I am experiencing issues when using Vision transformer based model with DistributedDataParallel (DDP). While everything works fine with just DP, switching to DDP causes the following problems.
Problem 1. CUDA out of memory on rank 0 GPU
This issues doesn’t occur with DP. Despite setting the device to rank and calling torch.cuda.empty_cache() before loading the model, memory allocation on rank 0 leads to CUDA out of memory.
os.environ['MASTER_ADDR'] = 'localhost'
os.environ['MASTER_PORT'] = '12355'
torch.cuda.set_device(rank)
torch.cuda.empty_cache()
dist.init_process_group("nccl", rank=rank, world_size=world_size)
encoder = encoder.to(rank)
mlp = mlp.to(rank)
encoder = DDP(encoder, device_ids=[rank])
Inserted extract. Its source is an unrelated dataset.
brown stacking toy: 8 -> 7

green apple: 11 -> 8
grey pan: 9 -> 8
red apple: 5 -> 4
mlp = DDP(mlp, device_ids=[rank])
...
for bat_idx, (x, label) in enumerate(dataloader):
x, label = x.to(rank), label.to(rank).long()
emb = encoder(x)
File "", line 282, in
emb = encoder(x)
File "/home/user/miniconda3/envs/deploy/lib/python3.9/site-packages/torch/nn/modules/module.py", line 1532, in _wrapped_call_impl
return self._call_impl(*args, **kwargs)
File "/home/user/miniconda3/envs/deploy/lib/python3.9/site-packages/torch/nn/modules/module.py", line 1541, in _call_impl
return forward_call(*args, **kwargs)
File "/home/user/miniconda3/envs/deploy/lib/python3.9/site-packages/torch/nn/parallel/distributed.py", line 1593, in forward
else self._run_ddp_forward(*inputs, **kwargs)
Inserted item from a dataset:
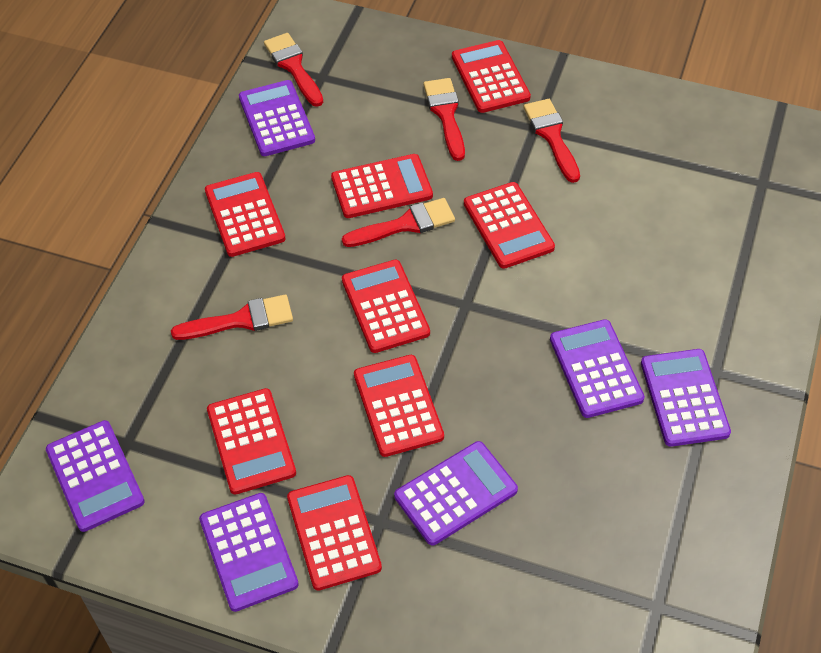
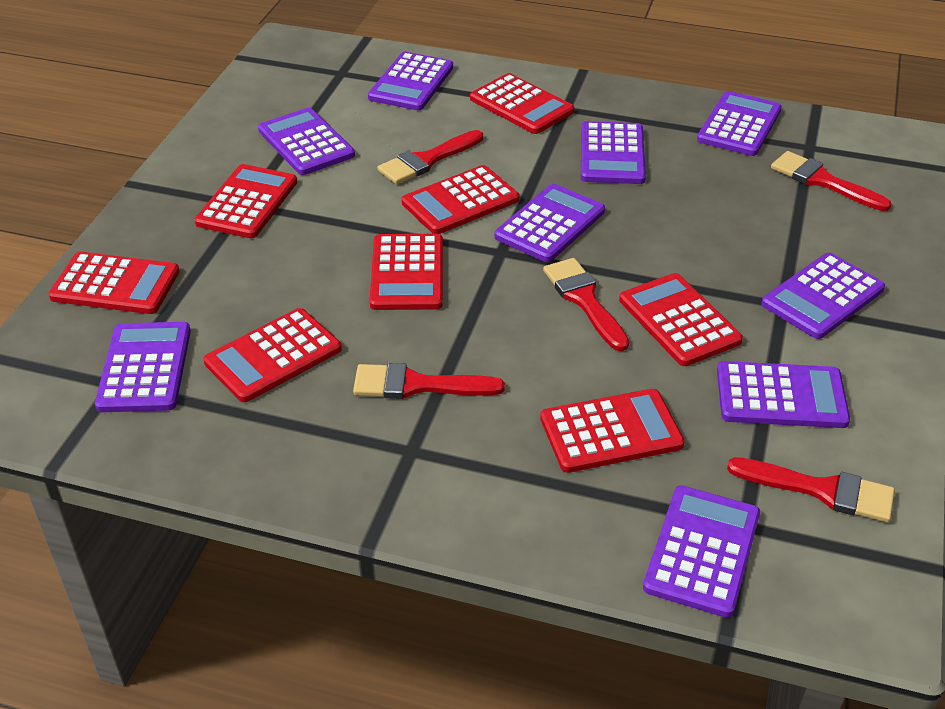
purple calculator: 6 -> 9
torch.cuda.OutOfMemoryError: CUDA out of memory. Tried to allocate 430.00 MiB. GPU
Problem 2: CUDA Error: Invalid Device ordinal
When setting CUDA_VISIBLE_DEVICES=“2,3,4,5” , I encountered ‘CUDA error: invalid device ordinal’ when calling ‘torch.cuda.set_device(rank)’. This error does not occur if I don’t set ‘CUDA_VISIBLE_DEVICES’.
File "", line 212, in
torch.cuda.set_device(rank)
File "/home/user/miniconda3/envs/deploy/lib/python3.9/site-packages/torch/cuda/__init__.py", line 399, in set_device
torch._C._cuda_setDevice(device)
RuntimeError: CUDA error: invalid device ordinal
CUDA kernel errors might be asynchronously reported at some other API call, so the stacktrace below might be incorrect.
For debugging consider passing CUDA_LAUNCH_BLOCKING=1.
Compile with `TORCH_USE_CUDA_DSA` to enable device-side assertions.
Any suggestions to address these issues would be greatly appreciated.
Thank you!